● Trecho para leitura
☆ ☆ ☆ ☆ ☆

Sem dúvidas, os responsáveis desta situação são os dirigentes tanto dos partidos de esquerda como dos sindicatos. Com a greve geral de dezembro tinham o potencial de fazer um movimento muito maior no qual se implicaria a classe operária em geral. Assim que com estes dados é evidente que a classe operária não expressou ativamente nenhuma “intenção insurrecional” como tentaram convencer a si mesmos os sectários e sua desafortunada audiência. Por ora, os trabalhadores permitiram que seus filhos e filhas se expressassem com sua linguagem dinâmica que, inevitavelmente, eles utilizarão no futuro próximo. Na realidade, não podemos nem sequer dizer que houve uma “insurreição juvenil” generalizada, como pretendem os dirigentes do SYRIZA, porque a base principal foram os estudantes secundaristas. Os universitários não se mobilizaram massivamente e só uma pequena minoria de jovens trabalhadores ativos participou nas manifestações.
Um movimento traído
O que podemos dizer é que o movimento de dezembro teve um elemento semi-insurrecional, mas que só conseguiu parcialmente uma expressão de massas e teve uma curta duração. As duas manifestações depois das férias de festividades foram pequenas, com a participação de 3 mil a 4 mil pessoas, sobretudo universitários mobilizados por frentes juvenis ultra-esquerdistas e pelo SYRIZA. A razão principal do final prematuro do movimento foi a traição das direções das organizações de massas tradicionais, tanto políticas como sindicais.

☆ ☆ ☆ ☆ ☆

● Dados registrados
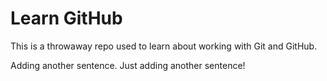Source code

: # Learn GitHub

This is a throwaway repo used to learn about working with Git and GitHub.

Adding another sentence. Just adding another sentence!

☆ ☆ ☆ ☆ ☆

● Exercícios
1. Responda de acordo com o trecho sobre o movimento de dezembro:
(a) Quem foi a base principal das mobilizações?
(b) Quantas pessoas participaram das duas manifestações depois das férias de festividades?
(c) Qual foi a razão principal do final prematuro do movimento?
2. Transcreva do trecho tudo o que vai desde "Um movimento traído" até "políticas como sindicais.".
Responda com base apenas no trecho.

● Respostas
1.
(a) Os estudantes secundaristas.
(b) De 3 mil a 4 mil pessoas.
(c) A traição das direções das organizações de massas tradicionais, tanto políticas como sindicais.

2.
Um movimento traído
O que podemos dizer é que o movimento de dezembro teve um elemento semi-insurrecional, mas que só conseguiu parcialmente uma expressão de massas e teve uma curta duração. As duas manifestações depois das férias de festividades foram pequenas, com a participação de 3 mil a 4 mil pessoas, sobretudo universitários mobilizados por frentes juvenis ultra-esquerdistas e pelo SYRIZA. A razão principal do final prematuro do movimento foi a traição das direções das organizações de massas tradicionais, tanto políticas como sindicais.